Dominique Persoone opens chocolate factory in Congo

From: De Tijd, April 2nd 2019 - Photo: © Brent Stirton/Getty Images

Dominique Persoone and Dimitri Moreels – son of former Minister of Development Cooperation Reginald Moreels – build a chocolate factory Congo "We want poachers to get real jobs"

Three Belgians are about to open a chocolate factory near Virunga, Africa’s largest tropical rainforest reserve. This Unesco World Heritage site is run by a Belgian, Prince Emmanuel de Merode. He is one of three investors, along with the Belgian chocolatier Dominique Persoone and Dimitri Moreels, the owner of cocoa-exporting Copak. The three entrepreneurs do not want to disclose how much they put in the venture. ‘Actually, we are not sure yet,’ says Persoone. ‘We have just ordered the first machines in India.’

Europe and the US

The three want to process ‘better than expected’ locally-grown cocoa beans into chocolate bars. ‘But I already dream of chocolate ice cream and paste,’ adds Persoone. Expectations run high. ‘We want to sell our chocolate bars in Congo, but also in Europe, the United States and Australia.’
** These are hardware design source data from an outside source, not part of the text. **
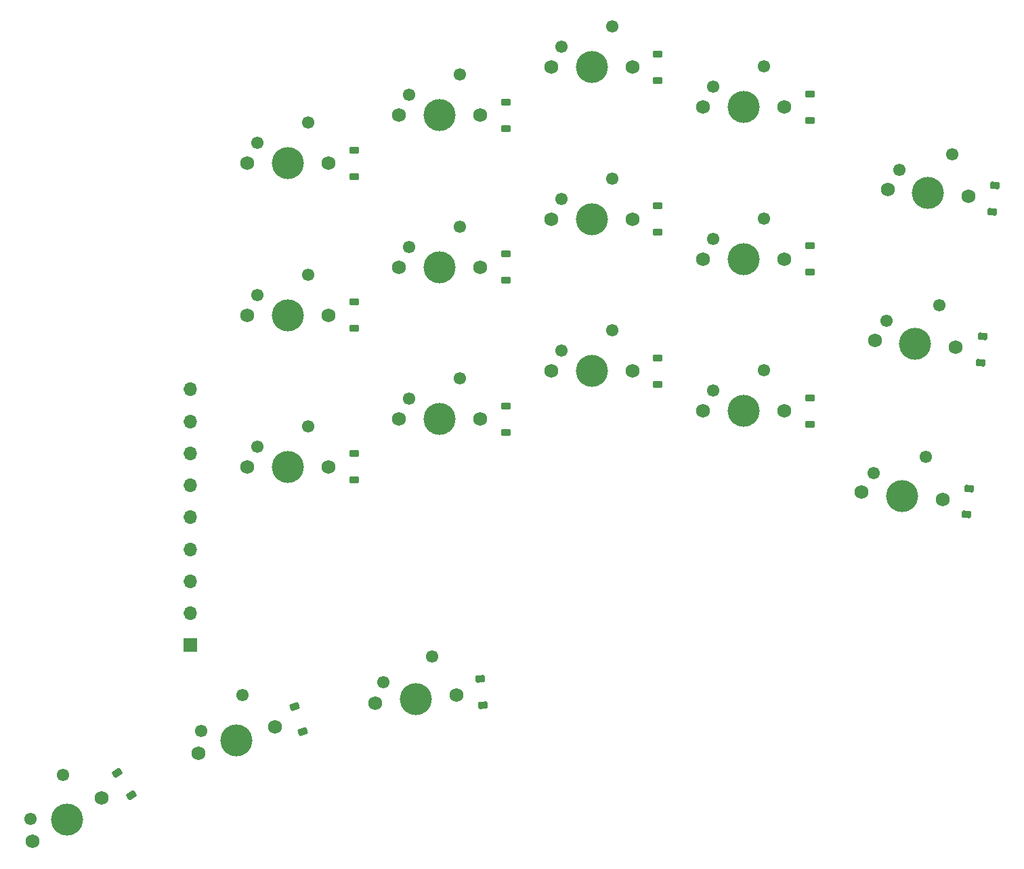
<source format=gbr>
%TF.GenerationSoftware,KiCad,Pcbnew,7.0.7*%
%TF.CreationDate,2023-09-27T07:48:00-06:00*%
%TF.ProjectId,keyboard - right,6b657962-6f61-4726-9420-2d2072696768,rev?*%
%TF.SameCoordinates,Original*%
%TF.FileFunction,Soldermask,Top*%
%TF.FilePolarity,Negative*%
%FSLAX46Y46*%
G04 Gerber Fmt 4.6, Leading zero omitted, Abs format (unit mm)*
G04 Created by KiCad (PCBNEW 7.0.7) date 2023-09-27 07:48:00*
%MOMM*%
%LPD*%
G01*
G04 APERTURE LIST*
G04 Aperture macros list*
%AMRoundRect*
0 Rectangle with rounded corners*
0 $1 Rounding radius*
0 $2 $3 $4 $5 $6 $7 $8 $9 X,Y pos of 4 corners*
0 Add a 4 corners polygon primitive as box body*
4,1,4,$2,$3,$4,$5,$6,$7,$8,$9,$2,$3,0*
0 Add four circle primitives for the rounded corners*
1,1,$1+$1,$2,$3*
1,1,$1+$1,$4,$5*
1,1,$1+$1,$6,$7*
1,1,$1+$1,$8,$9*
0 Add four rect primitives between the rounded corners*
20,1,$1+$1,$2,$3,$4,$5,0*
20,1,$1+$1,$4,$5,$6,$7,0*
20,1,$1+$1,$6,$7,$8,$9,0*
20,1,$1+$1,$8,$9,$2,$3,0*%
G04 Aperture macros list end*
%ADD10C,1.750000*%
%ADD11C,1.550000*%
%ADD12C,4.000000*%
%ADD13RoundRect,0.225000X0.375000X-0.225000X0.375000X0.225000X-0.375000X0.225000X-0.375000X-0.225000X0*%
%ADD14RoundRect,0.225000X0.396465X-0.184569X0.349427X0.262966X-0.396465X0.184569X-0.349427X-0.262966X0*%
%ADD15RoundRect,0.225000X0.353963X-0.256827X0.393183X0.191460X-0.353963X0.256827X-0.393183X-0.191460X0*%
%ADD16RoundRect,0.225000X0.427822X-0.090654X0.281317X0.334830X-0.427822X0.090654X-0.281317X-0.334830X0*%
%ADD17RoundRect,0.225000X0.437250X0.007909X0.198786X0.389531X-0.437250X-0.007909X-0.198786X-0.389531X0*%
%ADD18R,1.700000X1.700000*%
%ADD19O,1.700000X1.700000*%
G04 APERTURE END LIST*
D10*
%TO.C,S31*%
X245375964Y-94699079D03*
D11*
X246645964Y-92159079D03*
D12*
X250455964Y-94699079D03*
D11*
X252995964Y-89619079D03*
D10*
X255535964Y-94699079D03*
%TD*%
%TO.C,S22*%
X207375964Y-57699079D03*
D11*
X208645964Y-55159079D03*
D12*
X212455964Y-57699079D03*
D11*
X214995964Y-52619079D03*
D10*
X217535964Y-57699079D03*
%TD*%
%TO.C,S25*%
X226375964Y-51699079D03*
D11*
X227645964Y-49159079D03*
D12*
X231455964Y-51699079D03*
D11*
X233995964Y-46619079D03*
D10*
X236535964Y-51699079D03*
%TD*%
D13*
%TO.C,D19*%
X201723227Y-65349079D03*
X201723227Y-62049079D03*
%TD*%
D10*
%TO.C,S28*%
X161571771Y-148533594D03*
D11*
X161302797Y-145706554D03*
D12*
X165879855Y-145841604D03*
D11*
X165341907Y-140187525D03*
D10*
X170187939Y-143149614D03*
%TD*%
%TO.C,S34*%
X266839453Y-85871322D03*
D11*
X268325996Y-83451675D03*
D12*
X271900122Y-86314073D03*
D11*
X274873208Y-81474780D03*
D10*
X276960791Y-86756824D03*
%TD*%
D13*
%TO.C,D23*%
X220723227Y-97349079D03*
X220723227Y-94049079D03*
%TD*%
%TO.C,D28*%
X258723227Y-58345448D03*
X258723227Y-55045448D03*
%TD*%
%TO.C,D20*%
X201723227Y-84349079D03*
X201723227Y-81049079D03*
%TD*%
D10*
%TO.C,S23*%
X207375964Y-76699079D03*
D11*
X208645964Y-74159079D03*
D12*
X212455964Y-76699079D03*
D11*
X214995964Y-71619079D03*
D10*
X217535964Y-76699079D03*
%TD*%
%TO.C,S30*%
X245375964Y-75699079D03*
D11*
X246645964Y-73159079D03*
D12*
X250455964Y-75699079D03*
D11*
X252995964Y-70619079D03*
D10*
X255535964Y-75699079D03*
%TD*%
D13*
%TO.C,D29*%
X258723227Y-77345448D03*
X258723227Y-74045448D03*
%TD*%
%TO.C,D36*%
X201723227Y-103345448D03*
X201723227Y-100045448D03*
%TD*%
D10*
%TO.C,S19*%
X188375962Y-63699079D03*
D11*
X189645962Y-61159079D03*
D12*
X193455962Y-63699079D03*
D11*
X195995962Y-58619079D03*
D10*
X198535962Y-63699079D03*
%TD*%
D14*
%TO.C,D35*%
X217851433Y-131525823D03*
X217506489Y-128243901D03*
%TD*%
D15*
%TO.C,D34*%
X278307348Y-107672536D03*
X278594962Y-104385094D03*
%TD*%
%TO.C,D32*%
X281549027Y-69767655D03*
X281836641Y-66480213D03*
%TD*%
D16*
%TO.C,D31*%
X195344938Y-134797487D03*
X194270564Y-131677275D03*
%TD*%
D13*
%TO.C,D22*%
X220723227Y-78345448D03*
X220723227Y-75045448D03*
%TD*%
D10*
%TO.C,S26*%
X226375964Y-70699079D03*
D11*
X227645964Y-68159079D03*
D12*
X231455964Y-70699079D03*
D11*
X233995964Y-65619079D03*
D10*
X236535964Y-70699079D03*
%TD*%
%TO.C,S21*%
X188375962Y-101699079D03*
D11*
X189645962Y-99159079D03*
D12*
X193455962Y-101699079D03*
D11*
X195995962Y-96619079D03*
D10*
X198535962Y-101699079D03*
%TD*%
%TO.C,S32*%
X182260109Y-137557880D03*
D11*
X182633974Y-134742791D03*
D12*
X187063343Y-135903994D03*
D11*
X187811074Y-130273817D03*
D10*
X191866577Y-134250108D03*
%TD*%
D15*
%TO.C,D33*%
X280056348Y-88683953D03*
X280343962Y-85396511D03*
%TD*%
D13*
%TO.C,D21*%
X220723227Y-59349079D03*
X220723227Y-56049079D03*
%TD*%
D10*
%TO.C,S27*%
X226375964Y-89699079D03*
D11*
X227645964Y-87159079D03*
D12*
X231455964Y-89699079D03*
D11*
X233995964Y-84619079D03*
D10*
X236535964Y-89699079D03*
%TD*%
D13*
%TO.C,D25*%
X239723227Y-72349079D03*
X239723227Y-69049079D03*
%TD*%
D10*
%TO.C,S35*%
X265191437Y-104868741D03*
D11*
X266677980Y-102449094D03*
D12*
X270252106Y-105311492D03*
D11*
X273225192Y-100472199D03*
D10*
X275312775Y-105754243D03*
%TD*%
%TO.C,S20*%
X188375962Y-82699079D03*
D11*
X189645962Y-80159079D03*
D12*
X193455962Y-82699079D03*
D11*
X195995962Y-77619079D03*
D10*
X198535962Y-82699079D03*
%TD*%
%TO.C,S29*%
X245375964Y-56699079D03*
D11*
X246645964Y-54159079D03*
D12*
X250455964Y-56699079D03*
D11*
X252995964Y-51619079D03*
D10*
X255535964Y-56699079D03*
%TD*%
%TO.C,S33*%
X268448678Y-66965221D03*
D11*
X269935221Y-64545574D03*
D12*
X273509347Y-67407972D03*
D11*
X276482433Y-62568679D03*
D10*
X278570016Y-67850723D03*
%TD*%
D17*
%TO.C,D27*%
X173897523Y-142777253D03*
X172148789Y-139978695D03*
%TD*%
D10*
%TO.C,S36*%
X204408860Y-131279606D03*
D11*
X205406400Y-128620769D03*
D12*
X209461031Y-130748601D03*
D11*
X211456112Y-125430927D03*
D10*
X214513202Y-130217596D03*
%TD*%
D13*
%TO.C,D24*%
X239723227Y-53349079D03*
X239723227Y-50049079D03*
%TD*%
%TO.C,D26*%
X239723227Y-91349079D03*
X239723227Y-88049079D03*
%TD*%
D10*
%TO.C,S24*%
X207375964Y-95699079D03*
D11*
X208645964Y-93159079D03*
D12*
X212455964Y-95699079D03*
D11*
X214995964Y-90619079D03*
D10*
X217535964Y-95699079D03*
%TD*%
D13*
%TO.C,D30*%
X258723227Y-96349079D03*
X258723227Y-93049079D03*
%TD*%
D18*
%TO.C,J2*%
X181275976Y-124000000D03*
D19*
X181275976Y-120000000D03*
X181275976Y-116000000D03*
X181275976Y-112000000D03*
X181275976Y-108000000D03*
X181275976Y-104000000D03*
X181275976Y-100000000D03*
X181275976Y-96000000D03*
X181275976Y-92000000D03*
%TD*%
M02*

</source>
The entrepreneurs will produce vegan chocolate bars. ‘These are popular in the states. We only process local ingredients. Cane sugar and instead of milk we use coco oil.’ ‘I will not earn a dime in the initiative,’ says Persoone. Benefits are claimed to go to the local community. ‘Fifty percent of benefits go to wildlife and the rest to the people.’

Poachers

Wildlife in the Virunga Park is threatened by poachers, who do not refrain from using violence. A few years ago the prince was shot down. ‘A few weeks ago one of the rangers was shot dead.’ One striking detail though, Persoone somehow understands the poachers’ perspective. ‘The 4 million people living in the park area are suffering. There is nothing here. They are poaching to survive. They are paid much for a few kilos of ivory.’ ‘But our factory will provide people with prospects. In a first phase, we will employ some forty people, but hopefully more will follow.’ The chocolate factory is not an isolated initiative. In recent years, Prince de Merode built a soap factor and a power station. ‘Electricity is sold cheaply,’ says Persoone. ‘It encourages the people. They start initiatives themselves and become entrepreneurs.’